::: QUOTED PASSAGE :::

I have followed an example of applying SciKit Learning's machine learning to facial recognition. https://scikit-learn.org/stable/auto_examples/applications/plot_face_recognition.html#sphx-glr-auto-examples-applications-plot-face-recognition-py
I have been able to adapt the example to my own data successfully. However, I am lost on one point:
after preparing the data, training the model, ultimately, you end up with the line: Y_pred = clf.predict(X_test_pca)
This produces a vector of predictions, one per face. What I can't figure out is how to get any confidence measurement to correspond with that.
The classification method is a forced choice, so that each face passed in MUST be classified as one of the known faces, even if it isn't even close.
How can I get a number per face that will reflect how well the result matches the known face?
It seems like you are looking for the .predict_proba()
method of the scikit-learn
estimators. It returns the probabilities of possible outcomes instead of a single prediction.
The example you are referring to is using an SVC
. It is a little special in regard to this function as it states:
The model need to have probability information computed at training time: fit with attribute
probability
set to True.
So, if you are using the same model as in the example, instantiate it with:
SVC(kernel='rbf', class_weight='balanced', probability=True)
and use .predict_proba()
instead of .predict()
:
y_pred = clf.predict_proba(X_test_pca)
This returns an array of shape (n_samples, n_classes), i.e. the probabilities for each class for each sample. Accessing the probabilities for class k
could then be done by calling y_pred[k]
for example.

:::

YOUR ASSIGNMENT: Using the face recognition thread, mark each statement yes or no and quote the words that decide it. 1. The asker got the example working with their own data. 2. A face that isn't close to any known face can be left unclassified. 3. The reply says to build the SVC with probability set to False.

::: EXTRACTED INFORMATION :::

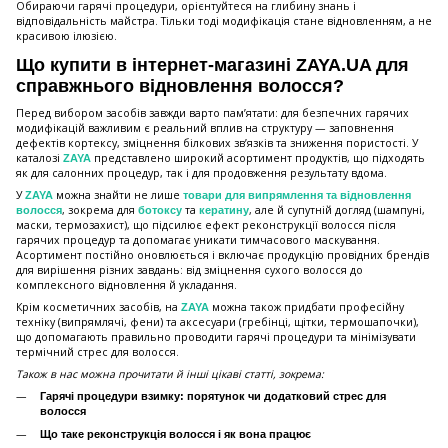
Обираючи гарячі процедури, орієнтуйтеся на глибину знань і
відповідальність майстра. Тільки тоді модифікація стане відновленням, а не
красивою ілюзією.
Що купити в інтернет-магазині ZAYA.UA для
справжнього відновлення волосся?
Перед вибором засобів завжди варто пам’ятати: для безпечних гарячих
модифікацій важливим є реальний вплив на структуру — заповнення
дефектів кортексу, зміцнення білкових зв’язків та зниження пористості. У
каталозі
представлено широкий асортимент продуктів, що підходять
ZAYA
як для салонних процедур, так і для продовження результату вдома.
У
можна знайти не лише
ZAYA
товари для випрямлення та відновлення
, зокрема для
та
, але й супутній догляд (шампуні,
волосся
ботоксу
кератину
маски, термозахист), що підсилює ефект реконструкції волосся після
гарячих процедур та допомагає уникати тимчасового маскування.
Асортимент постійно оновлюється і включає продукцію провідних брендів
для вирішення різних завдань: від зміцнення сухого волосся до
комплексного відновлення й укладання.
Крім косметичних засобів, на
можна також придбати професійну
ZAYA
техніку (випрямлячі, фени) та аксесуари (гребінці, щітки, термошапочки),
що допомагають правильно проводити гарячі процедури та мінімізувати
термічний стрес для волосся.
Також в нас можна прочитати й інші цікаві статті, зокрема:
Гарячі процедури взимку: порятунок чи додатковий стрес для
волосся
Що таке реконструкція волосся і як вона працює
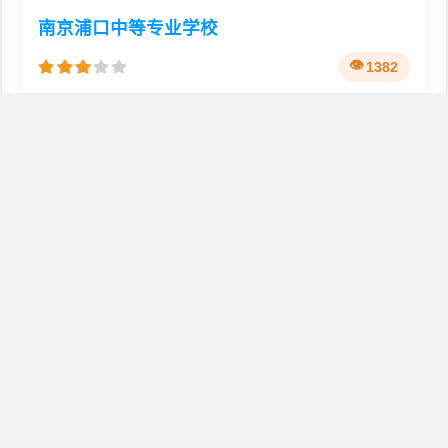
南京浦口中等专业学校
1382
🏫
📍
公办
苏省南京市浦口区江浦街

:::
::: EXTRACTED INFORMATION :::

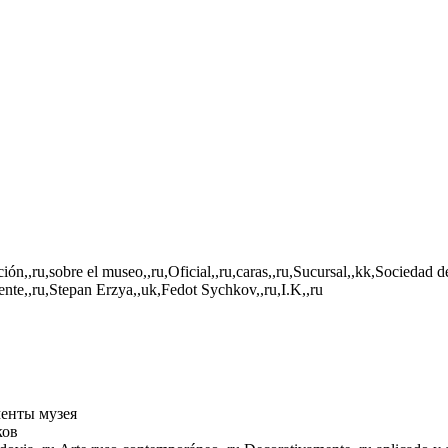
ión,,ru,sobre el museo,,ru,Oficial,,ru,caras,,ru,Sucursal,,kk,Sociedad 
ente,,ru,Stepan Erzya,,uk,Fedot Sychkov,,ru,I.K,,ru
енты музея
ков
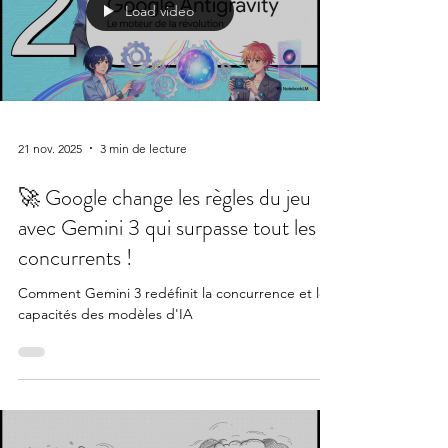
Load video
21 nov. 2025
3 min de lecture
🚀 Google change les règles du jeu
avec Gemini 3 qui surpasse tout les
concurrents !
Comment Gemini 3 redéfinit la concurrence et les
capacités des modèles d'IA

:::

ANSWER SECTION:
1. Yes: "I have been able to adapt the example to my own data successfully."
2. No: "each face passed in MUST be classified as one of the known faces, even if it isn't even close."
3. No: "SVC(kernel='rbf', class_weight='balanced', probability=True)"